Extrahierter Text
•••
Am 5. Mai stellte die SPD ihre Minister für die neue Bundesregierung vor, darunter sind gleich drei Minister aus Rheinland-Pfalz. Ministerpräsident Alexander Schweitzer (SPD) ließ es sich nicht nehmen, die in Berlin zu Ministerrang aufgestiegenen Damen persönlich auf einer Pressekonferenz in der Hauptstadt zu präsentieren – und das sorgt jetzt daheim in Mainz für mächtig Ärger. Denn Schweitzer lud den neuen Verkehrsminister von der CDU nicht ein, die CDU wirft ihm deshalb Verfassungsbruch wegen erneuten Bruchs des Neutralitätsgebot im Amt vor – und hat ihre Klage gegen Schweitzer nun erweitert.
•••
Arbeitsauftrag
Dupliziere den Text zum Streit um Schweitzers Berliner Pressetermin vollständig und zeichengetreu.

Gegebene Daten
•••
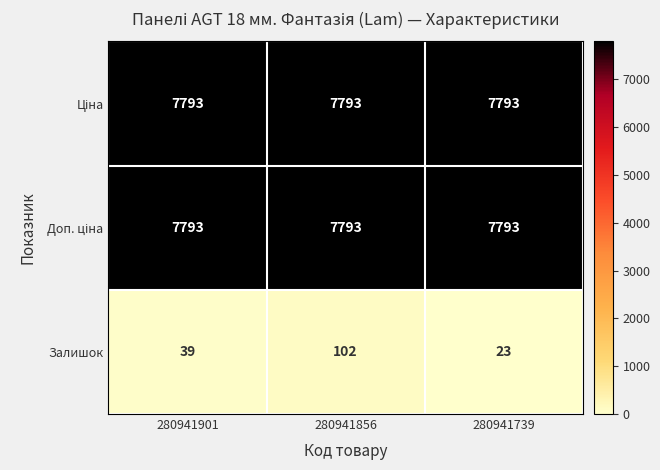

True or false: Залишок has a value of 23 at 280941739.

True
•••
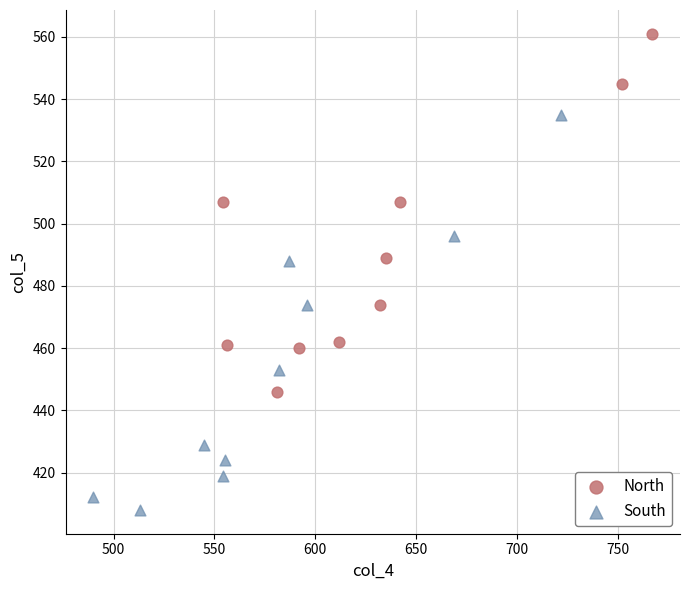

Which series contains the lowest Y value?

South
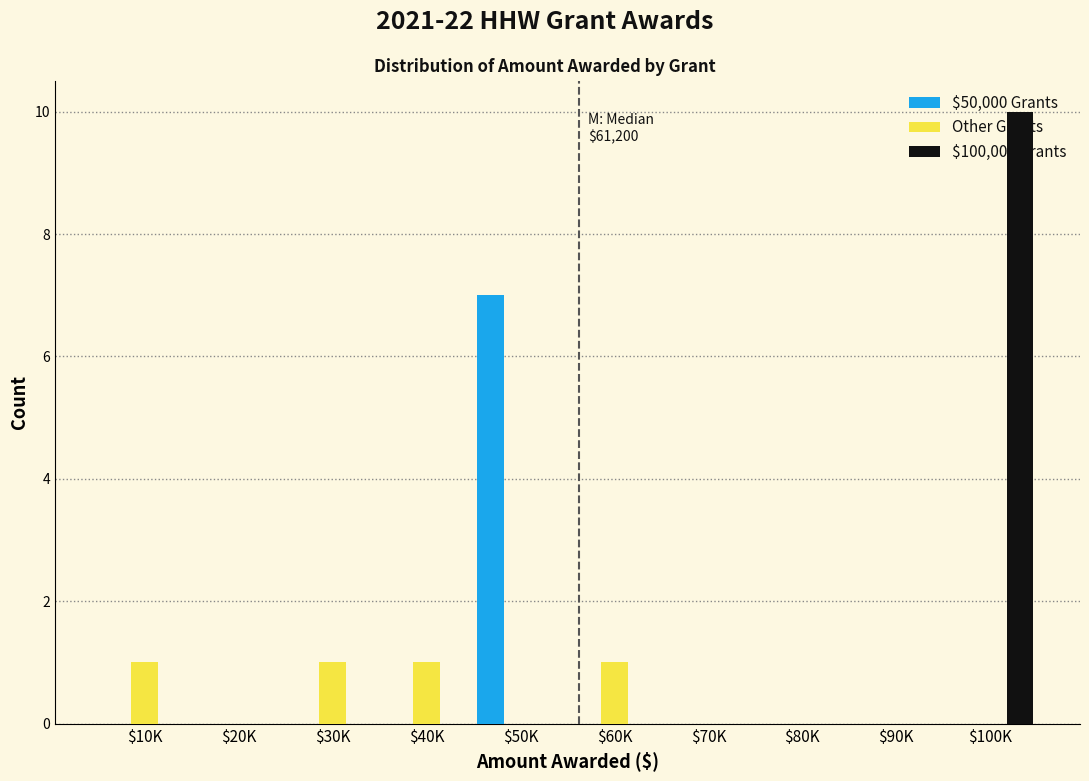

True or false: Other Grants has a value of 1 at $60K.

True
•••
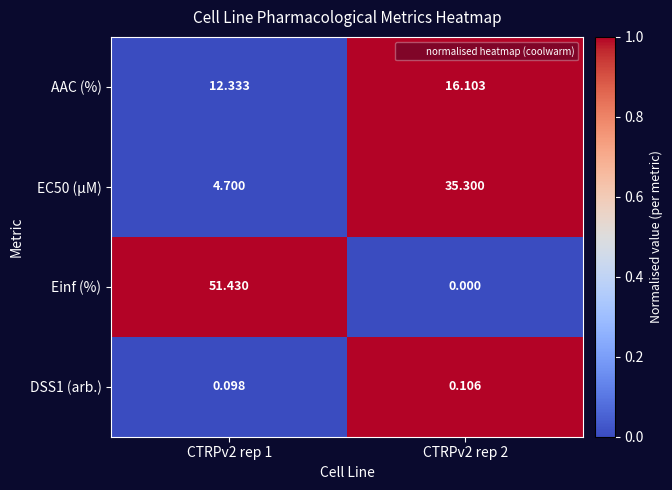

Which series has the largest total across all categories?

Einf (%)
•••
Antwort zur Übung
Am 5. Mai stellte die SPD ihre Minister für die neue Bundesregierung vor, darunter sind gleich drei Minister aus Rheinland-Pfalz. Ministerpräsident Alexander Schweitzer (SPD) ließ es sich nicht nehmen, die in Berlin zu Ministerrang aufgestiegenen Damen persönlich auf einer Pressekonferenz in der Hauptstadt zu präsentieren – und das sorgt jetzt daheim in Mainz für mächtig Ärger. Denn Schweitzer lud den neuen Verkehrsminister von der CDU nicht ein, die CDU wirft ihm deshalb Verfassungsbruch wegen erneuten Bruchs des Neutralitätsgebot im Amt vor – und hat ihre Klage gegen Schweitzer nun erweitert.